Criticism of the Old Bible’s Translation of the Aorist
R. C. Trench complained of the old version in 1858, “Aorists are rendered as if they were perfects; and perfects as if they were aorists. Thus we have an example of the first, Luke i.19, where ajpestavlhn [aorist] is translated as though it were ajpevstalmai [perfect], I am sent,' instead of
I was sent.’ Gabriel contemplates his mission, not at the moment of its present fulfilment, but from that of his first sending forth from the presence of God.” Just the contrary, say I. Trench explicitly refers the aorist to definite time, and insists upon rendering it as definite in English. This is wrong. The old version is right. Trench continues, “Another example of the same occurs at 2 Pet. i.14: Knowing that shortly I must put off this my tabernacle, even as our Lord Jesus Christ hath shewed me.' By this
hath shewed me,’ we lose altogether the special allusion to an historic moment in the Apostle’s life, which would at once come out if ejdhvlwsev moi had been rendered, `shewed me.”’ But again, this is exactly wrong. So far from any “allusion to an historic moment” in Peter’s life, the aorist tense exactly excludes any such allusion. The word “aorist” means “indefinite”—“undefined”—and “hath shewed,” which the old version has, is exactly right.
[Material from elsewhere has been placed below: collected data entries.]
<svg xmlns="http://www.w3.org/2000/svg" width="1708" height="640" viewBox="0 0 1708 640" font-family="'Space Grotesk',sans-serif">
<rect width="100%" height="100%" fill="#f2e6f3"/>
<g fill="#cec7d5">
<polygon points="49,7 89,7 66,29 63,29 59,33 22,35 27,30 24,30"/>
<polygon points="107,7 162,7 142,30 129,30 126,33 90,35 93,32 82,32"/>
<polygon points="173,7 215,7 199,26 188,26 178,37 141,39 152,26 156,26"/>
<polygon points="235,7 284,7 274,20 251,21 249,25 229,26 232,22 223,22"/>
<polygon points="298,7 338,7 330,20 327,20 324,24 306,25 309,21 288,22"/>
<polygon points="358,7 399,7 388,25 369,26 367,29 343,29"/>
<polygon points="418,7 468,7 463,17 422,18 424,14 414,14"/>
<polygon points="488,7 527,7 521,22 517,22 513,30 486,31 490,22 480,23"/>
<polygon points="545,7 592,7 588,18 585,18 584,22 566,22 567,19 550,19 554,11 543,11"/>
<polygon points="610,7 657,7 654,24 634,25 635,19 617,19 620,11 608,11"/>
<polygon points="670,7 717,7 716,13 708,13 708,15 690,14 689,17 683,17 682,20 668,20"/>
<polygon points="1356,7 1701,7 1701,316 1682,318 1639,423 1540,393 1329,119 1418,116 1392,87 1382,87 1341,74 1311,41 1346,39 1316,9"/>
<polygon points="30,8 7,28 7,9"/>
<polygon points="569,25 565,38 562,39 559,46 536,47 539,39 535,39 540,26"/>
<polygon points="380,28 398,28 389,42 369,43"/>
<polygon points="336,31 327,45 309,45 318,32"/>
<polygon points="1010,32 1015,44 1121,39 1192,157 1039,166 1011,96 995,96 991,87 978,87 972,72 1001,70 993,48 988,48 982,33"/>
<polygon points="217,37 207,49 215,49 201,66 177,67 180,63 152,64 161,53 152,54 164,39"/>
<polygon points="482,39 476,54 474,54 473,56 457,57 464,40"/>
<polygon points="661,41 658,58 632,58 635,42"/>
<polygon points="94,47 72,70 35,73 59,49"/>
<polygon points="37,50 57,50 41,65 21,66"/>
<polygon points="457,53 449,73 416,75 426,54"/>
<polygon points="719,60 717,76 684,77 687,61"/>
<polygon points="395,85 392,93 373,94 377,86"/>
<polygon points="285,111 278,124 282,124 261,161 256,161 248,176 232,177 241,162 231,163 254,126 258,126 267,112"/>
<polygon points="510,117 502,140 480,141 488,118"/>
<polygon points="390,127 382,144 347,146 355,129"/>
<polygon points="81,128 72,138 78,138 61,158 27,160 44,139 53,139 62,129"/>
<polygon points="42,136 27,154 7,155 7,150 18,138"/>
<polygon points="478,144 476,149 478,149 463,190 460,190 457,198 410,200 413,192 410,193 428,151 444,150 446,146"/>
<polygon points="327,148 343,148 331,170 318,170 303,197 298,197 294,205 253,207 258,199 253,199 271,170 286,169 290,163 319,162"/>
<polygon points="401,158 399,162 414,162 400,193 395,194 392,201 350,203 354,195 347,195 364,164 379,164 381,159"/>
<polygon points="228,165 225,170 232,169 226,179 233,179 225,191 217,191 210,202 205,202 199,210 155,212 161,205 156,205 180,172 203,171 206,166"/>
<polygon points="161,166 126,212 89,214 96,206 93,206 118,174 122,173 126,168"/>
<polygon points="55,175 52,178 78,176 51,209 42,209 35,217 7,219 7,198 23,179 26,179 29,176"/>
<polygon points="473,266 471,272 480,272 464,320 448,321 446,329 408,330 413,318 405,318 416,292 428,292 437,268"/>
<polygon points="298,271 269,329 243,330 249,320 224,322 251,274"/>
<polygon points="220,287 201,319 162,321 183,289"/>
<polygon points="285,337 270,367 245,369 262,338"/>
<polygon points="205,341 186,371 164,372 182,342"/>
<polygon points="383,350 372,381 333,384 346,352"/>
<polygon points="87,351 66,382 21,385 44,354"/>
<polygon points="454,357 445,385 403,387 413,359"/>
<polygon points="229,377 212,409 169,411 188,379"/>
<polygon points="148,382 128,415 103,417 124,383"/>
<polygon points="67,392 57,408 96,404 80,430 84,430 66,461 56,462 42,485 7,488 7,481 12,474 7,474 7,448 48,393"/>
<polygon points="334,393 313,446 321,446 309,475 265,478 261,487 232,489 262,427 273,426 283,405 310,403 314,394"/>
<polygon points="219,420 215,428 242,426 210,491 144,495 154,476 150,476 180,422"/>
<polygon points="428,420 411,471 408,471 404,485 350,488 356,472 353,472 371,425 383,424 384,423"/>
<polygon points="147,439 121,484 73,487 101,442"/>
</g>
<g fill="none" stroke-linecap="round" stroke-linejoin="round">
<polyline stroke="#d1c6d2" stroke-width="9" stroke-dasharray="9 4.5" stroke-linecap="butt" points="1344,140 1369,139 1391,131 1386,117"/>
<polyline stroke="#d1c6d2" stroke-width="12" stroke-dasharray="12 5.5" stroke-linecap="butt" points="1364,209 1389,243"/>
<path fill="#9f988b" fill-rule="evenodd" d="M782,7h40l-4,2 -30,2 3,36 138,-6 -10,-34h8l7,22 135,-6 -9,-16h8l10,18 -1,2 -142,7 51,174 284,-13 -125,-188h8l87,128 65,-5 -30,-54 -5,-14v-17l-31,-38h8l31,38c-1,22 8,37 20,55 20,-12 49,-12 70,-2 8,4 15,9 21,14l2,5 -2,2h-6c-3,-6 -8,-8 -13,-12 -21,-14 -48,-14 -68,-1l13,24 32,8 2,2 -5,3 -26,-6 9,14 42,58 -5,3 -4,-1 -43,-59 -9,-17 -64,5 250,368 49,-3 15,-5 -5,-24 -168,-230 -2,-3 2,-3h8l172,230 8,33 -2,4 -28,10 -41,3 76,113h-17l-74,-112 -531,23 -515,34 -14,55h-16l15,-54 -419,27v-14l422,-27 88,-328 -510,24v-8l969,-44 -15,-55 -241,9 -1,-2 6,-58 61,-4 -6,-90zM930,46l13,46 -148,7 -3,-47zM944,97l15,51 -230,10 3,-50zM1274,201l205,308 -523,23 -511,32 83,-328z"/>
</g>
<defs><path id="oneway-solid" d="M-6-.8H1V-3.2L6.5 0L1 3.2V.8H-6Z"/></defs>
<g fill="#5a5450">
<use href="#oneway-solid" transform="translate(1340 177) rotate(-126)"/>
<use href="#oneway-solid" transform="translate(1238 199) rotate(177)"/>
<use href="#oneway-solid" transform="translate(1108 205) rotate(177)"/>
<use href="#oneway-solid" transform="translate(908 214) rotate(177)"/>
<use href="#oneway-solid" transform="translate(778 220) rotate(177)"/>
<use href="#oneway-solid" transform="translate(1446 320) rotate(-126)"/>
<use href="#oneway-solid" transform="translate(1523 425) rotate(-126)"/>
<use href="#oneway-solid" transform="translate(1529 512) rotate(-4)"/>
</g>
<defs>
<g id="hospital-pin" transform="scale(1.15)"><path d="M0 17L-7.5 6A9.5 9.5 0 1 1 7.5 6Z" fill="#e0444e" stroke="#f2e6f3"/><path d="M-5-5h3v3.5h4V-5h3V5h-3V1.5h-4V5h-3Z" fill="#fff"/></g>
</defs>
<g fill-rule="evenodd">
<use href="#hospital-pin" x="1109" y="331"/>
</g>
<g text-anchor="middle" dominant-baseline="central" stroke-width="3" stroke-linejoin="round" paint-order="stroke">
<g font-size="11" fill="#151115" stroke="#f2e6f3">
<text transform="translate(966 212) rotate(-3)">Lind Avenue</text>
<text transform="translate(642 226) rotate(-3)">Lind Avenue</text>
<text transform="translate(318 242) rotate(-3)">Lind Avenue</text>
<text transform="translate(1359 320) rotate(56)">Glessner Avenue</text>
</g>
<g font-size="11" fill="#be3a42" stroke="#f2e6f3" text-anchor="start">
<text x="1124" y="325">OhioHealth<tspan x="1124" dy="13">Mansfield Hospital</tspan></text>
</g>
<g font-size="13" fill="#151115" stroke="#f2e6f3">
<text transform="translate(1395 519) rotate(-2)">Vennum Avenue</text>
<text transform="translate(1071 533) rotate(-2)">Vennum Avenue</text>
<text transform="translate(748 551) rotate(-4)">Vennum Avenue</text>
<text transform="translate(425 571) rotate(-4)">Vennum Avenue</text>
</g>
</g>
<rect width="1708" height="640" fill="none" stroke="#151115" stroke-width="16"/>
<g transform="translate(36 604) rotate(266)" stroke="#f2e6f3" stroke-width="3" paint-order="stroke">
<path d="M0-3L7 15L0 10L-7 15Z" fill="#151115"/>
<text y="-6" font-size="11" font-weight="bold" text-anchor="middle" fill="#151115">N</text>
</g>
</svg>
Lightfoot and the Confusion of the Aorist and Perfect Tenses
On the eve of the revision, in detailing the supposed faults of the old version, J. B. Lightfoot wrote, “Under the head of faulty grammar, the tenses deserve to be considered first. And here I will begin with the defect on which I have already touched—the confusion of the aorist and the perfect.” By the confusion of the aorist and the perfect he refers primarily to the use of the auxiliary “have” in the rendering of the aorist. In the midst of many examples which he gives, he says, “If I read S. Paul aright, the correct understanding of whole paragraphs depends on the retention of the aoristic sense, and the substitution of a perfect [with an auxiliary `have’] confuses his meaning, obliterating the main idea and introducing other conceptions which are alien to the passages.” So say I also, but maintain that the aoristic sense is precisely the non-definite sense. The old version did retain the aoristic sense, while the new versions have introduced the confusion, by introducing definite time into the indefinite tense. I suggest also that these “scholars” would not have been so quick to adopt a principle so obviously false, if they had not been so determined to prove the old version defective.
Conclusion
As for what Lightfoot calls the “confusion” of the aorist and perfect tenses, there is more of pedantry than of wisdom or scholarship in this. It is true that we must often translate the Greek perfect with an auxiliary “have” in English, but this nothing alters the fact that this is also the proper English rendition of the Greek aorist.